With the report’s 30th anniversary edition this year, HDI ranks all countries in the world by the level of human development.

The report also argues that as people and planet enter the Anthropocene, it is time for all countries to redesign their paths to progress by fully accounting for the dangerous pressures humans put on the planet, and dismantle the gross imbalances of power and opportunity that prevent change.

Meanwhile, thanking UNDP, Chidrel Lyonpo (Foreign Minister) Dr Tandi Dorji, said this year’s theme resonates strongly with Bhutan’s developmental philosophy of Gross National Happiness. “Guided by our successive visionary monarchs, Bhutan continues to accord high importance to the health of our natural ecosystem. Our rich and pristine environment stands testimony to that.”

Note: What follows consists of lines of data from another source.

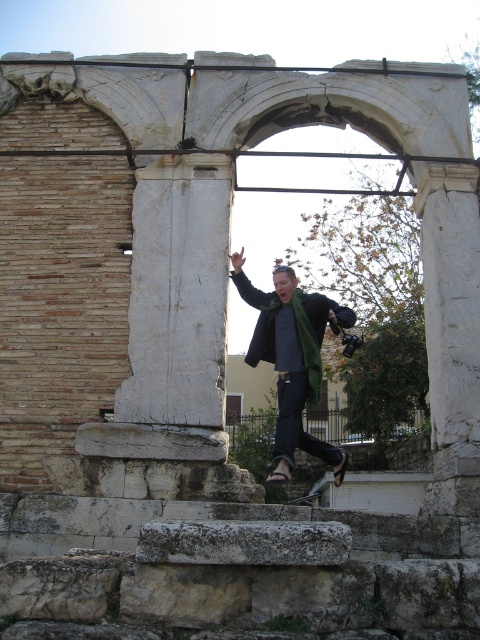
You are standing on the stone structure and want to take a photo of the white stone column at center. Where exactly should you position yourself to capture it in the frame?

The white stone column at center is located at point (178, 292), so you should position yourself directly in front of that coordinate to capture it in the frame.

You are a photographer trying to capture the white stone column at center and the green wool scarf at center in the same frame. Based on their sizes, which object will appear smaller in the photo?

The white stone column at center will appear smaller in the photo because its width is less than the green wool scarf at center.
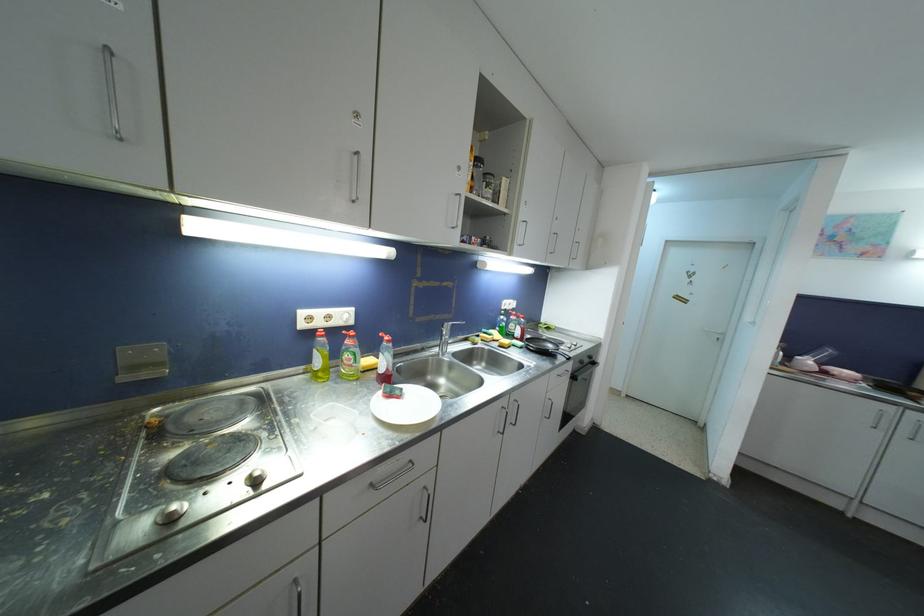
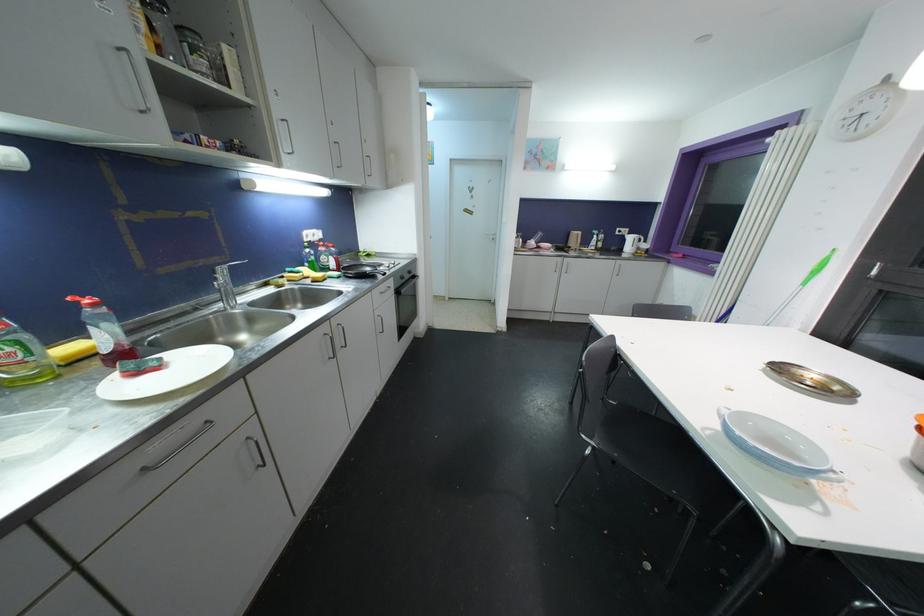
Locate, in the second image, the point that corresponds to (371,363) in the first image.

(69, 350)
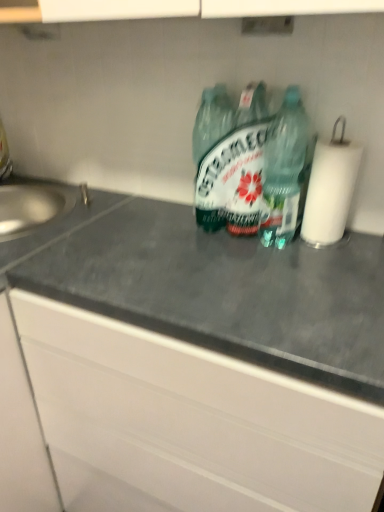
Locate an element on the screen. Image resolution: width=384 pixels, height=512 pixels. vacant area situated to the left side of green glass bottle at center, which is the second bottle in right-to-left order is located at coordinates (165, 226).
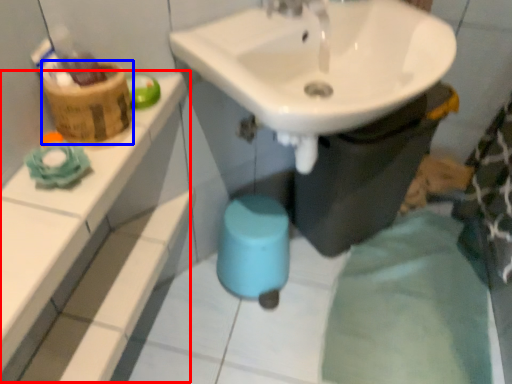
Question: Among these objects, which one is nearest to the camera, balustrade (highlighted by a red box) or basket (highlighted by a blue box)?

Choices:
 (A) balustrade
 (B) basket

Answer: (A)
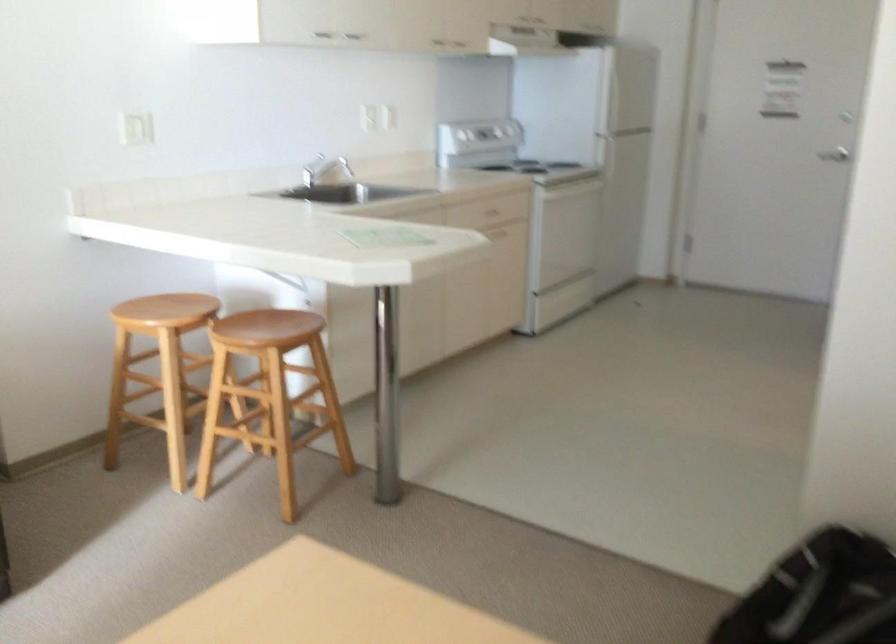
Find where to pull the silver door handle. Please return your answer as a coordinate pair (x, y).

(834, 156)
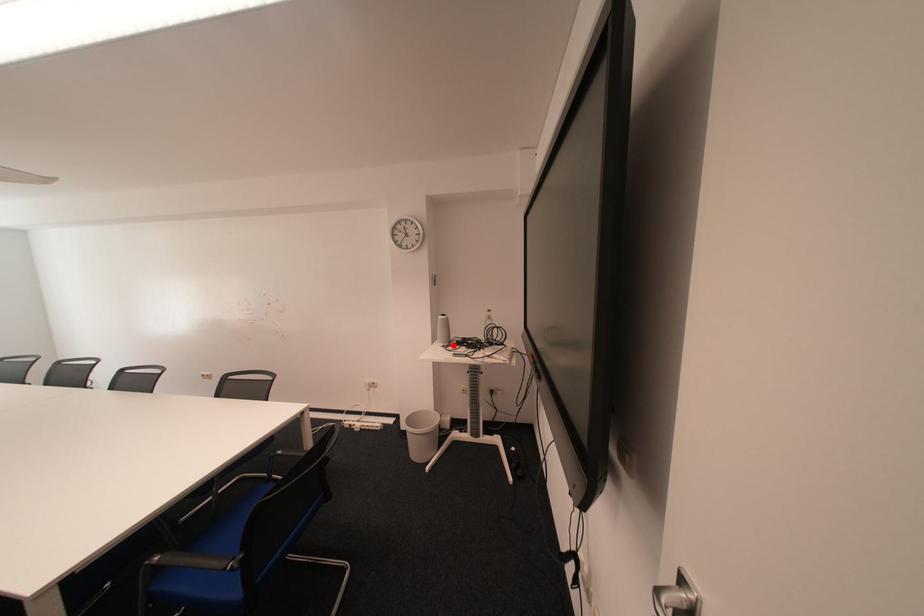
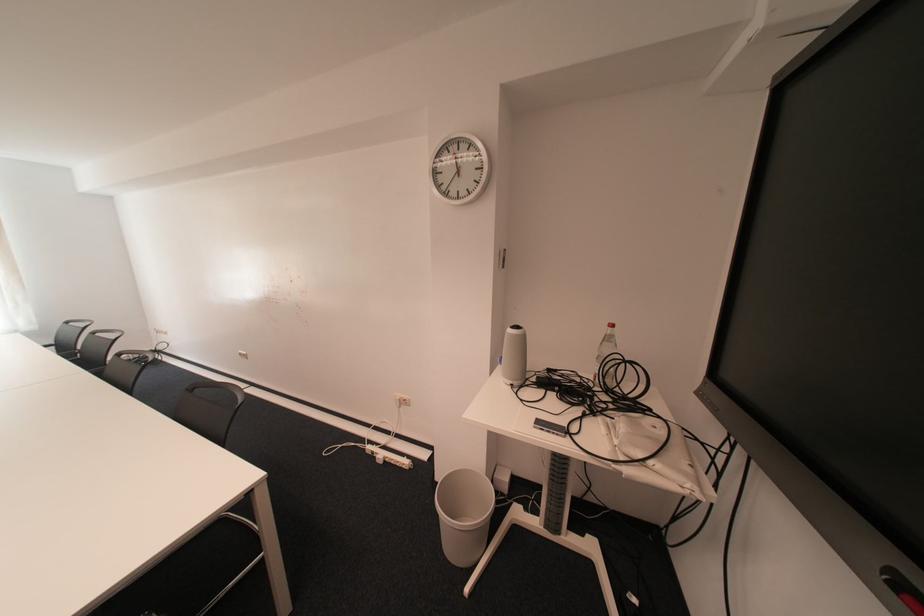
Where in the second image is the point corresponding to the highlighted location from the first image?

(520, 383)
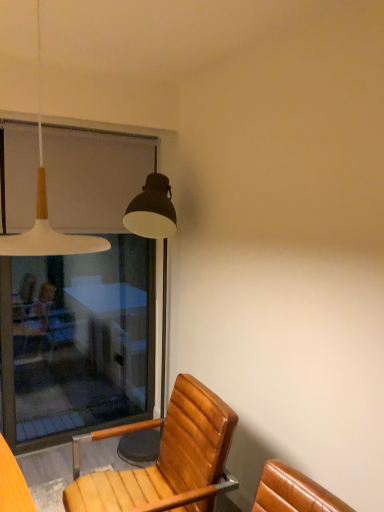
Question: Is white matte pendant light at upper left at the back of transparent glass screen door at left?

Choices:
 (A) yes
 (B) no

Answer: (B)

Question: Considering the relative positions of transparent glass screen door at left and white matte pendant light at upper left in the image provided, is transparent glass screen door at left to the left of white matte pendant light at upper left from the viewer's perspective?

Choices:
 (A) yes
 (B) no

Answer: (A)

Question: Are transparent glass screen door at left and white matte pendant light at upper left making contact?

Choices:
 (A) yes
 (B) no

Answer: (B)

Question: Is transparent glass screen door at left positioned beyond the bounds of white matte pendant light at upper left?

Choices:
 (A) yes
 (B) no

Answer: (A)

Question: Can you confirm if transparent glass screen door at left is thinner than white matte pendant light at upper left?

Choices:
 (A) yes
 (B) no

Answer: (A)

Question: From a real-world perspective, relative to white matte pendant light at upper left, is wooden chair at lower center vertically above or below?

Choices:
 (A) above
 (B) below

Answer: (B)

Question: Is wooden chair at lower center in front of or behind white matte pendant light at upper left in the image?

Choices:
 (A) front
 (B) behind

Answer: (B)

Question: In terms of width, does wooden chair at lower center look wider or thinner when compared to white matte pendant light at upper left?

Choices:
 (A) thin
 (B) wide

Answer: (B)

Question: From their relative heights in the image, would you say wooden chair at lower center is taller or shorter than white matte pendant light at upper left?

Choices:
 (A) tall
 (B) short

Answer: (A)

Question: From a real-world perspective, is wooden chair at lower center physically located above or below transparent glass screen door at left?

Choices:
 (A) below
 (B) above

Answer: (A)

Question: In the image, is wooden chair at lower center positioned in front of or behind transparent glass screen door at left?

Choices:
 (A) front
 (B) behind

Answer: (A)

Question: Would you say wooden chair at lower center is inside or outside transparent glass screen door at left?

Choices:
 (A) outside
 (B) inside

Answer: (A)

Question: Considering the positions of point (170, 430) and point (39, 268), is point (170, 430) closer or farther from the camera than point (39, 268)?

Choices:
 (A) closer
 (B) farther

Answer: (A)

Question: Which is correct: transparent glass screen door at left is inside wooden chair at lower center, or outside of it?

Choices:
 (A) inside
 (B) outside

Answer: (B)

Question: Looking at their shapes, would you say transparent glass screen door at left is wider or thinner than wooden chair at lower center?

Choices:
 (A) thin
 (B) wide

Answer: (A)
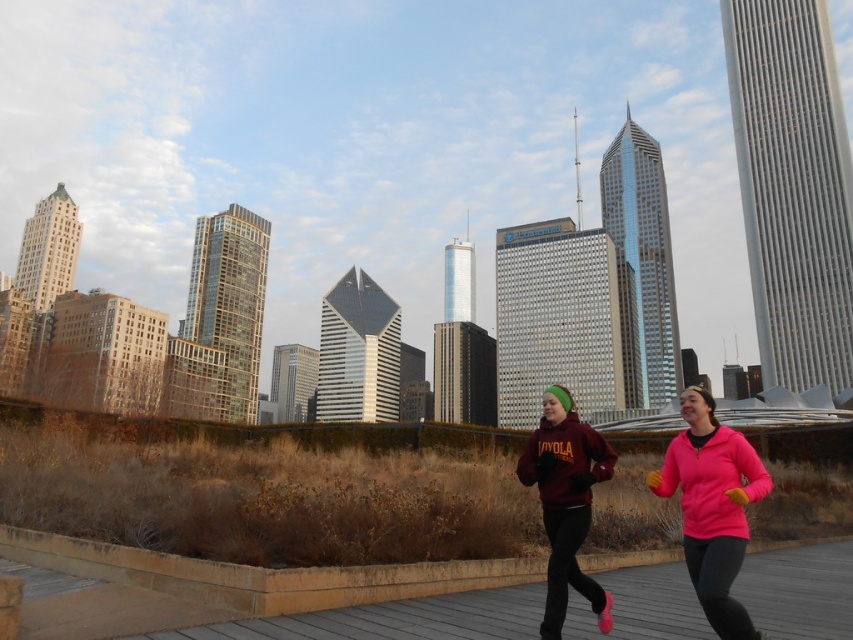
Does wooden deck at center appear on the right side of maroon fleece jacket at center?

In fact, wooden deck at center is to the left of maroon fleece jacket at center.

Which is in front, point (485, 602) or point (561, 413)?

Point (561, 413) is more forward.

You are a GUI agent. You are given a task and a screenshot of the screen. Output one action in this format:
    pyautogui.click(x=<x>, y=<y>)
    Task: Click on the wooden deck at center
    
    Given the screenshot: What is the action you would take?
    pyautogui.click(x=434, y=609)

Between pink fleece at center and maroon fleece jacket at center, which one appears on the right side from the viewer's perspective?

Positioned to the right is pink fleece at center.

Is point (685, 467) more distant than point (520, 460)?

That is False.

The height and width of the screenshot is (640, 853). What are the coordinates of `pink fleece at center` in the screenshot? It's located at (712, 506).

Between point (485, 579) and point (718, 532), which one is positioned in front?

Positioned in front is point (718, 532).

Identify the location of wooden deck at center. (434, 609).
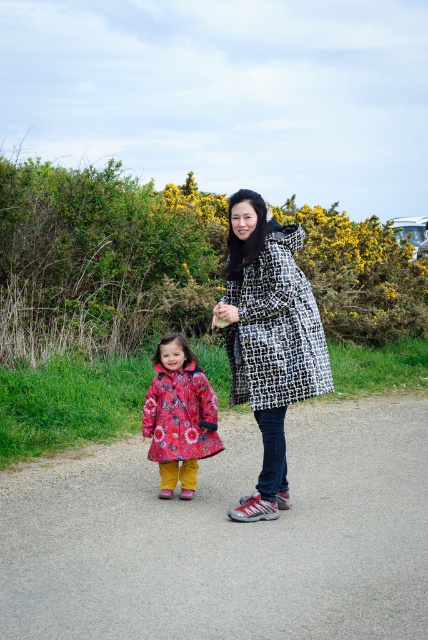
Measure the distance between gray asphalt path at center and black and white checkered coat at center.

gray asphalt path at center is 5.27 feet away from black and white checkered coat at center.

Is point (145, 609) positioned behind point (246, 276)?

No.

Who is more forward, (x=116, y=632) or (x=285, y=252)?

Point (x=116, y=632) is in front.

The image size is (428, 640). I want to click on gray asphalt path at center, so click(x=226, y=536).

Does gray asphalt path at center have a lesser width compared to floral-patterned coat at center?

Incorrect, gray asphalt path at center's width is not less than floral-patterned coat at center's.

Is point (95, 573) farther from viewer compared to point (202, 451)?

No, it is not.

Where is `gray asphalt path at center`? This screenshot has height=640, width=428. gray asphalt path at center is located at coordinates (226, 536).

Does black and white checkered coat at center have a lesser width compared to floral-patterned coat at center?

No, black and white checkered coat at center is not thinner than floral-patterned coat at center.

Does black and white checkered coat at center come in front of floral-patterned coat at center?

Yes, it is.

Find the location of a particular element. The height and width of the screenshot is (640, 428). black and white checkered coat at center is located at coordinates (276, 326).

He said that he had no inhibitions in saying that Bhutan long chose a human development path that is in balance with the planet, one that the HDR 2020 advocates for in moving forward.

The report has identified three crucial building blocks to create real, lasting change: working with nature through nature-based solutions, improving incentives, and changing social norms, which Lyonpo said that Bhutan had been striving to achieve over the years.

The report recognises Bhutan’s Gross National Happiness work as a well-known project for measuring wellbeing of societies from the Global South.

The virtual launch was followed by a panel discussion, themed, “Navigating the Anthropocene: Bhutanese Voices,” in which the members discussed ways forward on how Bhutan can contribute to navigate the Anthropocene or the Age of Humans, in which human activity is shaping the planet than the planet shapes human activity.